This article was originally published July 8, 2022, by We Are the Mighty.
By Blake Stilwell
Götz von Berlichingen was known for a lot of things. The most obvious was that he lost an arm to cannon fire in the heat of battle. Unfortunately for him, it was his right arm, the one that swung swords and dealt death. Unfortunately for all of his enemies, he wouldn’t die until age 82 – and he had a mechanical arm built just so he could keep killing them all.
That’s not even his most enduring legacy.
He was the first to tell an enemy to kiss his ass.
When your name is literally pronounced “Guts,” it becomes something of a self-fulfilling prophecy. It took him only three years to get sick of fighting for God and country for the Holy Roman Empire. So, the young von Berlichingen turned to fighting for something more tangible: money. He and his squad of Teutonic mercenaries fought for all levels of feudal lords and barons — anyone who could afford to have a soon-to-be legendary badass on their side.
It was in 1504, while fighting to take Landshut for the Duke of Bavaria, that a cannonball lopped his arm off at the elbow. He had two prosthetic arms created for himself – and one of them could still hold his sword or shield. So, von Berlichingen continued to make money the best way he knew how.
The knight seized merchant shipping, kidnapped nobles for ransom, and raided towns around Germany as a means of making money. This, unfortunately, earned him few powerful friends, and he found himself banned from the Holy Roman Empire on multiple occasions. He was even captured and held for ransom himself.
After his final ban, he joined the German peasants in exacting revenge on the leadership of the Holy Roman Empire. Despite that failure, he fought on until he was captured again. When finally liberated by Charles V, he was forced into a sort of house arrest, only allowed to come out in case Charles needed his services.
Berlichingen would assist German knights in fighting the Ottoman under Suleiman the Magnificent and invade France against the famous King Francois I. By then, however, he had already uttered his famous phrase. It was somewhere near Baden-Wurttemburg, while under siege, that the seemingly-immortal knight received a surrender demand. He was not impressed by it at all. He returned it with a famous response, telling the Swabian army (and their leaders) to kiss his ass.

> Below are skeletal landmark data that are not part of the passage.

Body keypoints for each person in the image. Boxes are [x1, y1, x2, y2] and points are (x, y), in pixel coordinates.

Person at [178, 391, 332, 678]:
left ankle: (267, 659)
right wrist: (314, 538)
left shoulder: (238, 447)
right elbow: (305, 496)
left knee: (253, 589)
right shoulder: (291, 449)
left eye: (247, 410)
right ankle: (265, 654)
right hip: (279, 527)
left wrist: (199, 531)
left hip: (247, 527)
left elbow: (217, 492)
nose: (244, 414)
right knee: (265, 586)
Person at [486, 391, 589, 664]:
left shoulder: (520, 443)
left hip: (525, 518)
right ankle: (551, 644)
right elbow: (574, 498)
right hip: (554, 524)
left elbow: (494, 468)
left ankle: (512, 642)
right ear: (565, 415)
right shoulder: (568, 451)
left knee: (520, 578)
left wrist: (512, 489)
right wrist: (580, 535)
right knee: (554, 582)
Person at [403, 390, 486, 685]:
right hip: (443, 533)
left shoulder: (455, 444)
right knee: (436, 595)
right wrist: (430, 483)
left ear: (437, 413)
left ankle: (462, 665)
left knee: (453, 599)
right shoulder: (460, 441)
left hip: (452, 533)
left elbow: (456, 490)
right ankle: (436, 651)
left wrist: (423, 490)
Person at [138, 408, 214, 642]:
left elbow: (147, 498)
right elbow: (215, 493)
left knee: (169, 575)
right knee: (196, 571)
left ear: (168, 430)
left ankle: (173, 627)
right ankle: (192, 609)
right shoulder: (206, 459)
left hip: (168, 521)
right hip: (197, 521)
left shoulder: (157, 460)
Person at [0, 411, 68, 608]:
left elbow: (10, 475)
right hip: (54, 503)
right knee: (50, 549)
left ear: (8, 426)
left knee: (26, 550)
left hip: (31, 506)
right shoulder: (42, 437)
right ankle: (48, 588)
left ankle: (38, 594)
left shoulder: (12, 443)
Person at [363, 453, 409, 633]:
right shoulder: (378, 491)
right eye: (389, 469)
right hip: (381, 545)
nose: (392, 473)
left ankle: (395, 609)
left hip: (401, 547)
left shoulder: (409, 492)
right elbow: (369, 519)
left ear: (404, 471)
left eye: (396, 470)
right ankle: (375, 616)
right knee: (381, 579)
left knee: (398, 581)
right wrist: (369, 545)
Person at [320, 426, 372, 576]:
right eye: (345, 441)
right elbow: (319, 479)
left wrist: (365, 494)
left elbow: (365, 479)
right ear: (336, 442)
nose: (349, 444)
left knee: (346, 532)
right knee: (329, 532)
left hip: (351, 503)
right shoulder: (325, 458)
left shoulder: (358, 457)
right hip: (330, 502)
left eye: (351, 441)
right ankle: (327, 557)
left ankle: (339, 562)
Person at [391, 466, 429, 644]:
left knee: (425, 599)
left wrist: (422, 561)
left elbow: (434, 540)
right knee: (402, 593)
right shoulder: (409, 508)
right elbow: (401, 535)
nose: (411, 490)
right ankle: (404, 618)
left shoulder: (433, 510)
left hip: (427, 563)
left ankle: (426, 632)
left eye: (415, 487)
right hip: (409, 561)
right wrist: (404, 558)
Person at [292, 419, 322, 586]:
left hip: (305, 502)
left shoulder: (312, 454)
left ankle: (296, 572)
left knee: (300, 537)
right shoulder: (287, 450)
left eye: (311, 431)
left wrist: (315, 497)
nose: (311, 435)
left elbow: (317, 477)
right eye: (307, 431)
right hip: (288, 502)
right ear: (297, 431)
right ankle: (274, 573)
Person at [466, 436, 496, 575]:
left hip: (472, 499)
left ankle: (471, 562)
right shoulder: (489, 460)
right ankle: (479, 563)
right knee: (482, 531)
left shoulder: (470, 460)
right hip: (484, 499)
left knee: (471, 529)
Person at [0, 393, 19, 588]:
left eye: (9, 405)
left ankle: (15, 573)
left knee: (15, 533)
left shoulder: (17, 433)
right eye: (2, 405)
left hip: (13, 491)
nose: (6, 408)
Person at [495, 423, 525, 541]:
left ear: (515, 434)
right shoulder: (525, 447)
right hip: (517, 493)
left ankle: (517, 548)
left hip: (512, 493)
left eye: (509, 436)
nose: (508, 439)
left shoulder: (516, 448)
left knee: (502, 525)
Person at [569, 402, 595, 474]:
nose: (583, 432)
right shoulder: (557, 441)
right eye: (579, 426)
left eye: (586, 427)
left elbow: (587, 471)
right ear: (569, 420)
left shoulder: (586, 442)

After he was sick of mercilessly slaughtering Europeans all over the continent, Götz von Berlichingen decided to sit down and write his memoirs, which were apparently the greatest story ever told in German for the longest time. The German writer Johann Wolfgang von Goethe penned a 1773 drama that is still retold to this very day, based solely on the story of von Berlichingen’s account of his life.